KIGALI, 17 nov (AFP) - "Plus de 15.000 rebelles" hutus,
ex-miliciens "Interahamwe" et soldats des ex-Forces
armees rwandaises (FAR), participent activement a la
guerre civile qui ravage le nord et l'ouest du Rwanda, a
affirme lundi le colonel Kayumba Nyamwase, chef des
forces militaires dans le nord-ouest. Joint au telephone
par l'AFP dans son fief de Ruhengeri (nord), d'ou il
dirige les operations militaires de l'APR (Armee
patriotique rwandaise), le colonel Kayumba a reconnu la
difficulte de sa tache alors que "plus d'une quinzaine de
milliers de rebelles" continuent d'attaquer des cibles
militaires et civiles. La rebellion, toujours plus ou
moins presente depuis 1994, a serieusement intensifie ses
actions apres le retour fin 1996 d'environ 1,3 million de
refugies rwandais de Tanzanie et de Republique
democratique du Congo (RDC, ex-Zaire). Parmi ces
rapatries, affirme le colonel, les autorites rwandaises
auraient notamment enregistre 5.000 anciens soldats des
ex-FAR. "Depuis, nous ne retrouvons qu'entre 10 et 15
pour cent d'entre eux", a declare l'officier de l'APR,
ajoutant que tous les autres avaient grossi les rangs de
la rebellion qui beneficie par ailleurs dans certaines
regions d'un soutien de la population civile. Vendredi,
des rebelles ont installe un barrage vers cinq heures du
soir, apres le passage de la patrouille, sur la route
entre Ruhengeri et Gisenyi (nord-ouest). Deux civils ont
ete tues et cinq vehicules detruits, selon l'armee. Les
insurges se sont ensuite enfuis dans les bananeraies. La
veille, plus de vingt personnes avaient ete tuees dans
l'attaque du marche de Giciye, l'un des coeurs
historiques de la rebellion situe dans la prefecture de
Gisenyi. Le nord-ouest, region d'origine de la majorite
des officiers de l'ancien regime et des chefs des milices
"interahamwe", demeure l'epicentre des combats. Mais les
incidents sont aussi tres nombreux dans l'ouest du pays,
en particulier dans la prefecture de Kibuye, le long du
lac Kivu et dans celle de Gitarama, au sud-ouest de
Kigali. "Concretement, les rebelles controlent la route
entre Gitarama et Kibuye. Les rares etrangers qui y
travaillent font le tour par le nord ou le sud, mais
n'empruntent plus cette route", explique un observateur
occidental. "Dans certaines communes proches de Kibuye,
les rebelles se promenent en armes pendant la journee",
ajoute-t-il.
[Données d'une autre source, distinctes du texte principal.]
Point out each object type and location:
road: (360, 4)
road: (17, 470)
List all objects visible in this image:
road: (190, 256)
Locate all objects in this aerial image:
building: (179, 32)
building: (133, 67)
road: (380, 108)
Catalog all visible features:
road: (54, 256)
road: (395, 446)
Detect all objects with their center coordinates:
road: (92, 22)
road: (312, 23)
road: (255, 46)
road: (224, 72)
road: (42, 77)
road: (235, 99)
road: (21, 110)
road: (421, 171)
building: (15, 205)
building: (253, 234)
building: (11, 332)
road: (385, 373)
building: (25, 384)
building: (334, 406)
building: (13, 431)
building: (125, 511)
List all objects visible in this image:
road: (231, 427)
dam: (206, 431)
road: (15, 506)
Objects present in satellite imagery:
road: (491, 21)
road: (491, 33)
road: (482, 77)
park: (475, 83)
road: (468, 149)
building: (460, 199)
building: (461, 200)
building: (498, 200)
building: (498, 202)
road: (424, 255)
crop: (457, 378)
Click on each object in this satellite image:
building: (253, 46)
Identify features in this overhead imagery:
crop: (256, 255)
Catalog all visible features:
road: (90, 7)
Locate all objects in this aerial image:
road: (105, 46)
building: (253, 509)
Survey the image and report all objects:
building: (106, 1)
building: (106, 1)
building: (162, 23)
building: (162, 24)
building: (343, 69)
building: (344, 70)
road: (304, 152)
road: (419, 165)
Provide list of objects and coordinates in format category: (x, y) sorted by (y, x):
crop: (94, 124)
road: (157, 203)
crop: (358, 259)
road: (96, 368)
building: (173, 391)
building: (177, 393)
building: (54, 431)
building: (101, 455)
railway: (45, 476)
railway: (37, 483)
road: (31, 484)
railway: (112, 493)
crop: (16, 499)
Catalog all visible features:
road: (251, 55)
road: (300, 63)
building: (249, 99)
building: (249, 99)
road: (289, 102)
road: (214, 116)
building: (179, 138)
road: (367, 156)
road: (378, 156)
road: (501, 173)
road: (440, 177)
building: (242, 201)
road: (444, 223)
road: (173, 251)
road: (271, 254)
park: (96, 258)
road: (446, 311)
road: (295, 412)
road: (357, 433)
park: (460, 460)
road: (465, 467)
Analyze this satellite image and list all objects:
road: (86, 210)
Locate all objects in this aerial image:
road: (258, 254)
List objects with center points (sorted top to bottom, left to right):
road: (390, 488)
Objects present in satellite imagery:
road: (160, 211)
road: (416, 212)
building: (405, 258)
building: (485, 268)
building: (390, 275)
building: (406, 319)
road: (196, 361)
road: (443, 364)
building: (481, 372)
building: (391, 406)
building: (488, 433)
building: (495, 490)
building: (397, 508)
Depuis debut octobre, d'importants incidents
troublent la prefecture de Gitarama ou plus de 66
personnes ont ete tuees dans cinq incidents distincts,
selon des informations recueillies par l'AFP. De nombreux
observateurs estiment que les rebelles, harceles par
l'APR dans le nord-ouest, ont du deplacer leurs
operations. L'un des enjeux strategiques de la region de
Gitarama, estiment-ils, est l'acces au sud du pays,
notamment a la foret de Gishwati qui descend jusqu'a la
frontiere du Burundi, d'ou sont acheminees les munitions
et les armes des rebelles. "L'armee a brule des morceaux
entiers de la foret pour tenter d'empecher les rebelles
de s'y refugier", precise d'ailleurs l'observateur
occidental. Interroge sur la capacite de l'armee a mettre
un terme a la rebellion et a l'empecher de se deplacer
dans le pays, le colonel Kayumba a reaffirme son
optimisme. "Ca ne me pose pas de problemes qu'ils se
deplacent car, dans le meme temps, nous en tuons
beaucoup. Nous n'avons jamais affirme que nous en
finirions avec eux en quelques semaines", a-t-il
explique. Prie de fournir un chiffre sur les pertes
rebelles, il a repondu: "j'ai perdu le gout de compter.
Nous en tuons beaucoup". "Reste a savoir a quel point les
rebelles disposent d'un commandement structure", estime
l'expert occidental. "Certaines attaques temoignent d'une
veritable organisation, mais il est difficile de deceler
une strategie coherente dans l'ensemble des incidents".